↓↓↓

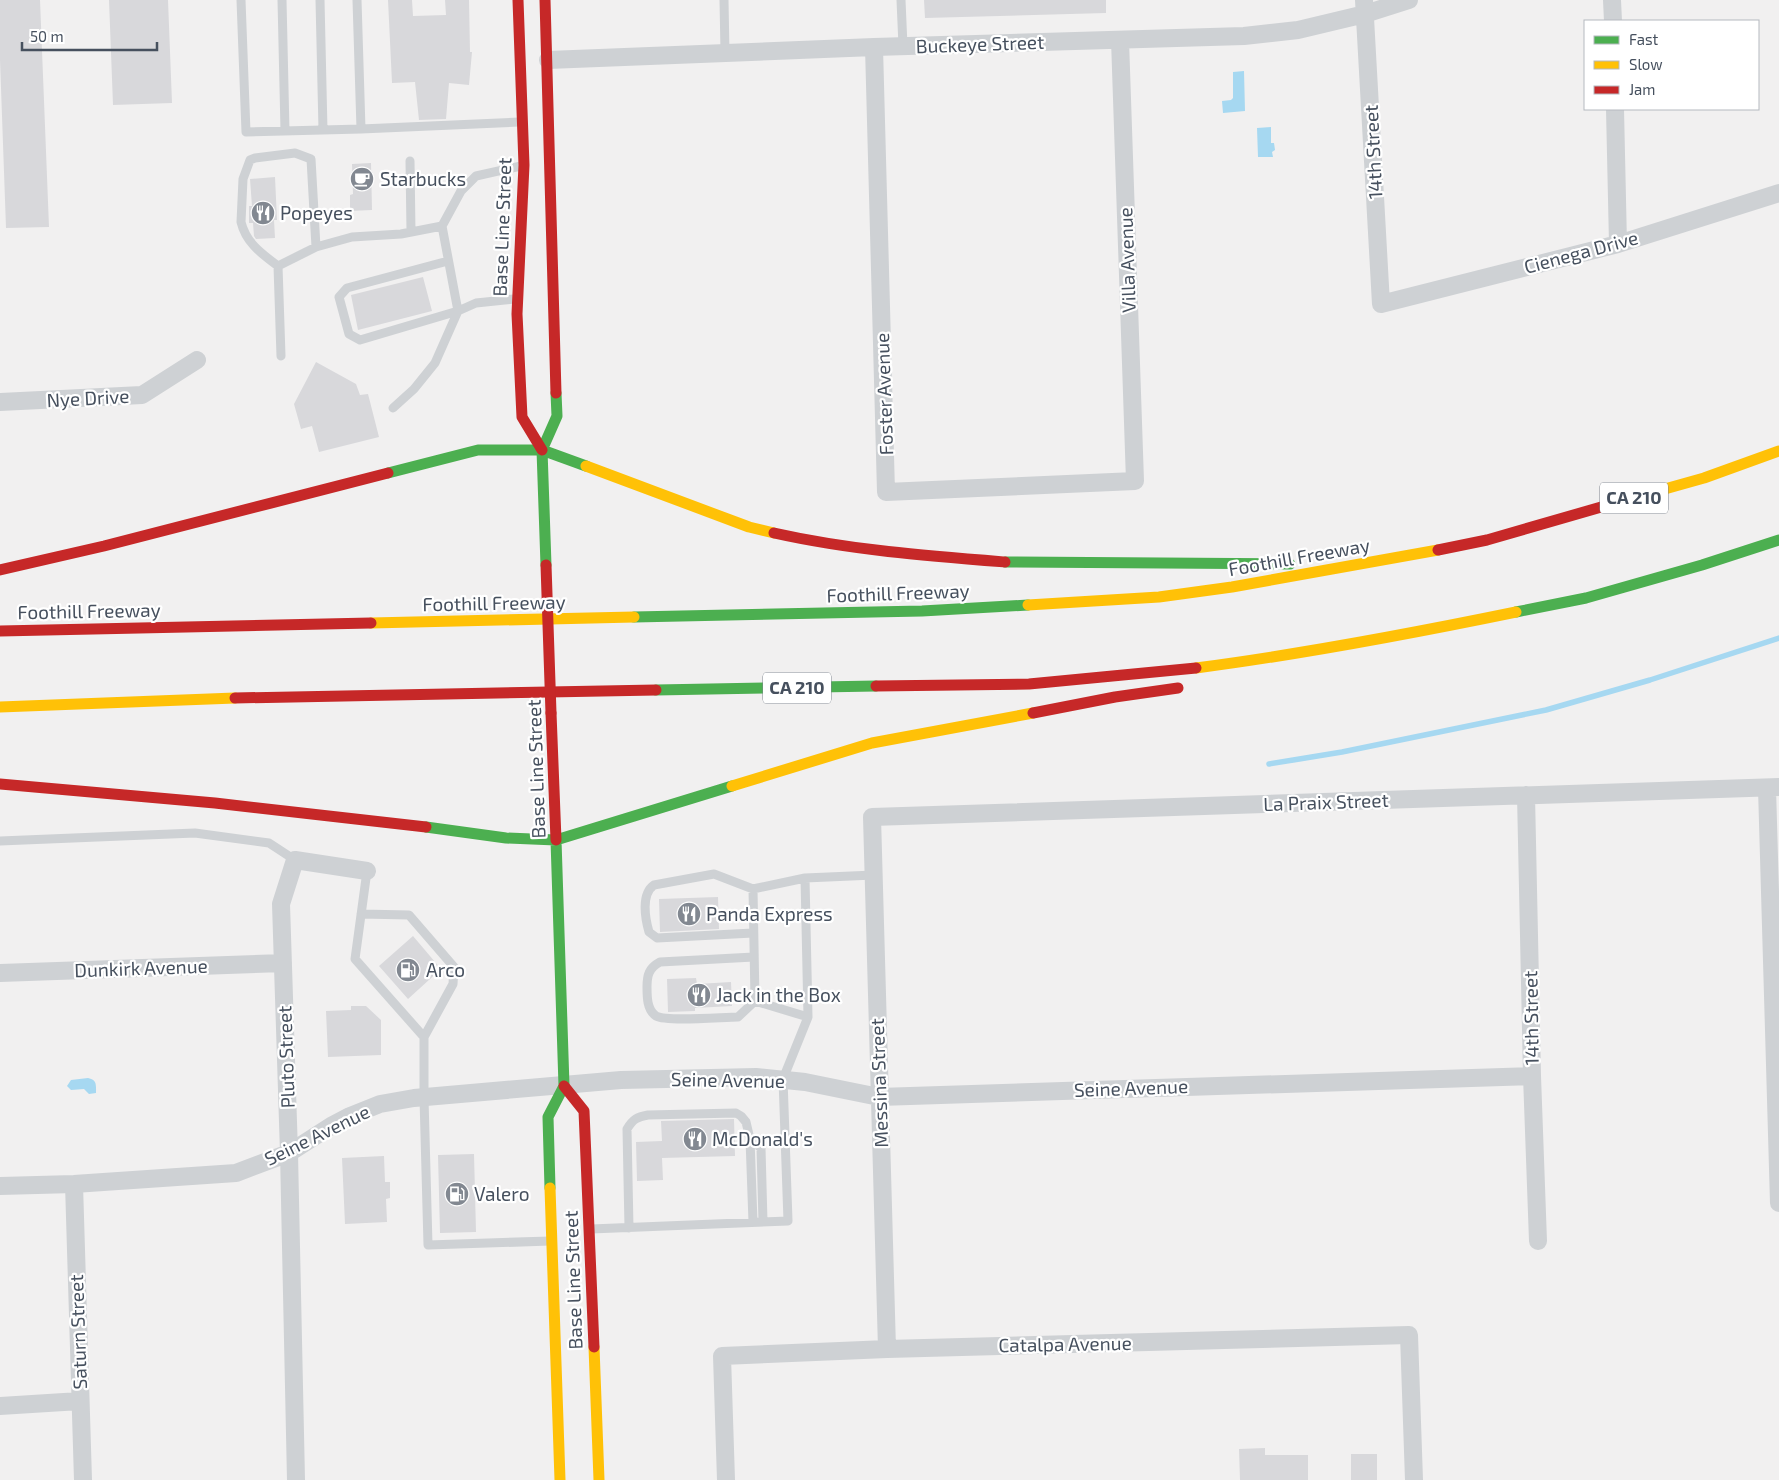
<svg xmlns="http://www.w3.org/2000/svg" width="1779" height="1480" font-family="'Exo 2',sans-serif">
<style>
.water{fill:#a6d8f1}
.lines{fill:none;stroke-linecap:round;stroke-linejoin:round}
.stream{stroke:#a6d8f1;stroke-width:5.5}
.building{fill:#d8d8db}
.lane{stroke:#ced1d4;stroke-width:9}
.street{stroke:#ced1d4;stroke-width:18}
.fast{stroke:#4caf50;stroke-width:11}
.slow{stroke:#ffc107;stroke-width:11}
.jam{stroke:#c62828;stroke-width:11}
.jam-bridge{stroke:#c62828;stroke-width:11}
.labels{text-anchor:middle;stroke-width:4.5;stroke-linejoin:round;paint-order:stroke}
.shield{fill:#fff;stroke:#7e848e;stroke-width:1}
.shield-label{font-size:18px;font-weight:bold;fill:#46505e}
.street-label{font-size:19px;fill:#46505e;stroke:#fff}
.poi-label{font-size:19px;fill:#46505e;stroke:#fff;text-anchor:start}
</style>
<rect width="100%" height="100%" fill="#f1f0f0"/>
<path class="water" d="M 1244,71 L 1245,111 L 1223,113 L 1222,101 L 1231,100 L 1233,98 L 1233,72 Z
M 1271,127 L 1271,143 L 1274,143 L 1275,150 L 1272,152 L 1273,157 L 1258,157 L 1257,128 Z
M 88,1078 C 97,1080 96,1084 96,1093 L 89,1094 L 84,1089 L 71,1090 L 67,1086 L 71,1080 Z"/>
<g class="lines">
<path class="stream" d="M 1269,764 L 1342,752 L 1546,710 L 1650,680 L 1779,638"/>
</g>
<path class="building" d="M 0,0 L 40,0 L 49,227 L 6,228 L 0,60 Z
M 109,0 L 168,0 L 172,103 L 113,105 Z
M 388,0 L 412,0 L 413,16 L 446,15 L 445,0 L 469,0 L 470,52 L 472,52 L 469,85 L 449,83 L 446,119 L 419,120 L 415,82 L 392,83 Z
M 924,0 L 1106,0 L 1106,13 L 925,18 Z
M 371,163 L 372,210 L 350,211 L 350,195 L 353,194 L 352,164 Z
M 275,177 L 277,220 L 274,220 L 275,238 L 256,239 L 254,236 L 253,223 L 249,223 L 249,206 L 252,206 L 250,179 Z
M 423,277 L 432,311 L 358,330 L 351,295 Z
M 316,362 L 356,384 L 360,395 L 368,394 L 379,437 L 319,452 L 312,426 L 301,429 L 294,404 Z
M 718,897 L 719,929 L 660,932 L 659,899 Z
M 413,936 L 441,969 L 408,999 L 379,966 Z
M 696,978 L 697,984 L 731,982 L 732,1006 L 695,1008 L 695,1011 L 668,1012 L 667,979 Z
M 351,1006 L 366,1006 L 381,1020 L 381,1055 L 328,1057 L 326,1011 L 351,1010 Z
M 734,1119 L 735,1156 L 662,1158 L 663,1180 L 637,1181 L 636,1142 L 662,1141 L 661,1121 Z
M 474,1154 L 476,1232 L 440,1233 L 438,1155 Z
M 384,1156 L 385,1182 L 390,1182 L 390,1198 L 386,1199 L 387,1222 L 345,1224 L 342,1158 Z
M 1265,1448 L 1265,1455 L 1308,1455 L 1308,1480 L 1240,1480 L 1239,1449 Z
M 1351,1454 L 1377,1454 L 1377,1480 L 1351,1480 Z"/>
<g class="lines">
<path class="lane" d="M 241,0 L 246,132 L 361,129
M 282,0 L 285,131
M 320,0 L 323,130
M 357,0 L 361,129 L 519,122
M 724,0 L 725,53
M 901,0 L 903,46
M 410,161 L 411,232
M 442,226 L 458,311 L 476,303 L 514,299
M 448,261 L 347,288 L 339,297 L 349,334 L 360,340 L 458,311
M 278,266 C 262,254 246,243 241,222 L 243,179 L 250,160 L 255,158 L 295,153 L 311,159 L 316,247
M 281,356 L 278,266 L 316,247 L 352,237 L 401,234 L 442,226 L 461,191 L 476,176 L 521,166
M 393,408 L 414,389 L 435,363 L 458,311
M 0,841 L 195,833 L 269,843 L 295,860
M 367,871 L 355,959 L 424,1037 L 424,1098 L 428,1245 L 550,1241
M 805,878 L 753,889 L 755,1001 L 808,1017
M 753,889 L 714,874 L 654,885 C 641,894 645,918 649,932 L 657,938 L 753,933
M 361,914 L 409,915 L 454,967 L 453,984 L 424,1037
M 754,957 L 660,962 C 649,968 647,975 647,987 C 647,997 647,1010 656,1016 C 667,1022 723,1017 738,1017 L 755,1001
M 750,1139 L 761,1148 L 763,1222
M 629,1228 L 627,1129 C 633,1119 637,1117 648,1115 L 736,1113 L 741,1116 L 746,1122 L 750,1139 L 753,1222
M 591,1229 L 788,1221 L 783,1079 L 808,1017 L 805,878 L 874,875"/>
<path class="street" d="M 1364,0 L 1381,304 L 1618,244 L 1779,193
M 1612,0 L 1613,21
M 874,47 L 886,492 L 1135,481 L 1120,40
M 548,60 L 874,47 L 1244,36 L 1298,30 L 1365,14 L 1409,0
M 1615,109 L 1618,244
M 0,402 L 142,395 L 197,360
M 1767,788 L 1779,1203
M 1526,795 L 1532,1076 L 1538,1241
M 0,973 L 283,963
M 74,1184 L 83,1480
M 0,1186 L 74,1184 L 236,1173 L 289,1153 L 331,1126 L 350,1116 L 380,1104 L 414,1098 L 621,1080 L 756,1077 L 805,1082 L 879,1097 L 1532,1076
M 887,1349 L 872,817 L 1779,787
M 0,1406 L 80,1401
M 296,1480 L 289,1153 L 281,904 L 295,860 L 367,871
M 726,1480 L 722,1356 L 887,1349 L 1409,1335 L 1414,1480"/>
<path class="fast" d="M 388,473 L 478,450 L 542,450 L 586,466
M 1005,562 L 1290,564
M 546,565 L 542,450 L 557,416 L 556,393
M 1516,612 L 1586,598 L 1702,565 L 1779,540
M 634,617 L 922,611 L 1028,605
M 656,690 L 876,686
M 426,827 L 506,838 L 556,840 L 732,786
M 550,1188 L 548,1117 L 564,1086 L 556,840"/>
<path class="slow" d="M 586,466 L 749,527 L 774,533
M 1622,501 L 1704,478 L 1779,451
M 1028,605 L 1159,597 L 1232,587 L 1438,550
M 371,623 L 634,617
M 1196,668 C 1303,654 1409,634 1516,612
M 0,707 L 235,698
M 732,786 L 872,743 L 1033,713
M 550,1188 L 560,1480
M 594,1347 L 599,1480"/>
<path class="jam" d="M 518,0 L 524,165 L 517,314 L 522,417 L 542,450
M 545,0 L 556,393
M 774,533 C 850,550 928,556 1005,562
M 1438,550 L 1487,540 L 1622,501
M 0,570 L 104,546 L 388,473
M 0,631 L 371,623
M 876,686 L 1029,684 L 1196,668
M 235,698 L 656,690
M 551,713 L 556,840
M 1033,713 L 1115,697 L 1178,688
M 0,784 L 215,803 L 426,827
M 564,1086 L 584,1111 L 594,1347"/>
<path class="jam-bridge" d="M 546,565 L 551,713"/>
</g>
<defs>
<g id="cafe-disc" transform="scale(1.25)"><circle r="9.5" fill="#828891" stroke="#fff"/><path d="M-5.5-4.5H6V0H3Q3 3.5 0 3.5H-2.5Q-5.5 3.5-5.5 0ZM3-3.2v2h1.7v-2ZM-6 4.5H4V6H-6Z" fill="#fff"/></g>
<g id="restaurant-disc" transform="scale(1.25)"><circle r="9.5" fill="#828891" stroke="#fff"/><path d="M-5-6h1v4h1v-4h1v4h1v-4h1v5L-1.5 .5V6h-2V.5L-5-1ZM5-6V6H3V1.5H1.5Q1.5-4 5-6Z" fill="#fff"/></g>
<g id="fuel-disc" transform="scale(1.25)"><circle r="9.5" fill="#828891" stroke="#fff"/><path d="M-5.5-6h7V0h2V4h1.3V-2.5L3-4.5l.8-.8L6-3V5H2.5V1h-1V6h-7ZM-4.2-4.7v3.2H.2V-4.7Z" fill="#fff"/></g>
</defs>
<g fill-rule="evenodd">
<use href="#cafe-disc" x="362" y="179"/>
<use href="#restaurant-disc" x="263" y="213"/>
<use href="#restaurant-disc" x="689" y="914"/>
<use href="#fuel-disc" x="408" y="970"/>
<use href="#restaurant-disc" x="699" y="995"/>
<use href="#restaurant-disc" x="695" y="1139"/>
<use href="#fuel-disc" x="457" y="1194"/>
</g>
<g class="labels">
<g class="shield">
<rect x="1600" y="482.5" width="68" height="31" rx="4"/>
<rect x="763" y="672.5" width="68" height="31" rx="4"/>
</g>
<g class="shield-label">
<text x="1634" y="504">CA 210</text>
<text x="797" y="694">CA 210</text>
</g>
<g class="street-label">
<text transform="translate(980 44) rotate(-2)" y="7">Buckeye Street</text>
<text transform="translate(1373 152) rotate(-93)" y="7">14th Street</text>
<text transform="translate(502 227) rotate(-88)" y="7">Base Line Street</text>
<text transform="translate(1581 252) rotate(-15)" y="7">Cienega Drive</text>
<text transform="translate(1127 260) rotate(-92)" y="7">Villa Avenue</text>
<text transform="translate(884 394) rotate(-92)" y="7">Foster Avenue</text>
<text transform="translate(88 398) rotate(-3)" y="7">Nye Drive</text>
<text transform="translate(1299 557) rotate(-10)" y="7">Foothill Freeway</text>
<text transform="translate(898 593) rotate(-2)" y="7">Foothill Freeway</text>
<text transform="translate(494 603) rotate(-1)" y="7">Foothill Freeway</text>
<text transform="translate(89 611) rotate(-1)" y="7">Foothill Freeway</text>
<text transform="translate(536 769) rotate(-92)" y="7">Base Line Street</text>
<text transform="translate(1326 802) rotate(-2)" y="7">La Praix Street</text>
<text transform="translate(141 968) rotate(-2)" y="7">Dunkirk Avenue</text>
<text transform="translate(1531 1018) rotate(-91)" y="7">14th Street</text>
<text transform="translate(286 1057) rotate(-92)" y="7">Pluto Street</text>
<text transform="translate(728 1080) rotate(1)" y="7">Seine Avenue</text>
<text transform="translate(879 1083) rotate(-92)" y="7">Messina Street</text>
<text transform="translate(1131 1088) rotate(-2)" y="7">Seine Avenue</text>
<text transform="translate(317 1135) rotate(-26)" y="7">Seine Avenue</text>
<text transform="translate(573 1280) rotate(-92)" y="7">Base Line Street</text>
<text transform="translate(78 1332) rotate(-92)" y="7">Saturn Street</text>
<text transform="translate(1065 1344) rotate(-1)" y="7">Catalpa Avenue</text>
</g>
<g class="poi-label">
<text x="380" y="186">Starbucks</text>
<text x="280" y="220">Popeyes</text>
<text x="706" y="921">Panda Express</text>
<text x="426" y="977">Arco</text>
<text x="716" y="1002">Jack in the Box</text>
<text x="712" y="1146">McDonald's</text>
<text x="474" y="1201">Valero</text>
</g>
</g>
<rect x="1584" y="20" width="175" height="90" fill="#ffffff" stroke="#b5b9bf"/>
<rect x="1594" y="36" width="25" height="8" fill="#4caf50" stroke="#b5b9bf"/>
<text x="1629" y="45" font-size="15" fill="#46505e">Fast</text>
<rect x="1594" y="61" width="25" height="8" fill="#ffc107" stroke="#b5b9bf"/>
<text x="1629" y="70" font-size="15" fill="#46505e">Slow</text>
<rect x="1594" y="86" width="25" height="8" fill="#c62828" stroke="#b5b9bf"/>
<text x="1629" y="95" font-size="15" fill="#46505e">Jam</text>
<path d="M22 42v8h135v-8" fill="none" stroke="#46505e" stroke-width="2.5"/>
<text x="30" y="42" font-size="15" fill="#46505e" stroke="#ffffff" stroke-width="4" paint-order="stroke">50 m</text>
</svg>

↑↑↑

#### PROBLEM DESCRIPTION
Reproduce each line from the data that has "linejoin" in it.

#### REPLY
.lines{fill:none;stroke-linecap:round;stroke-linejoin:round}
.labels{text-anchor:middle;stroke-width:4.5;stroke-linejoin:round;paint-order:stroke}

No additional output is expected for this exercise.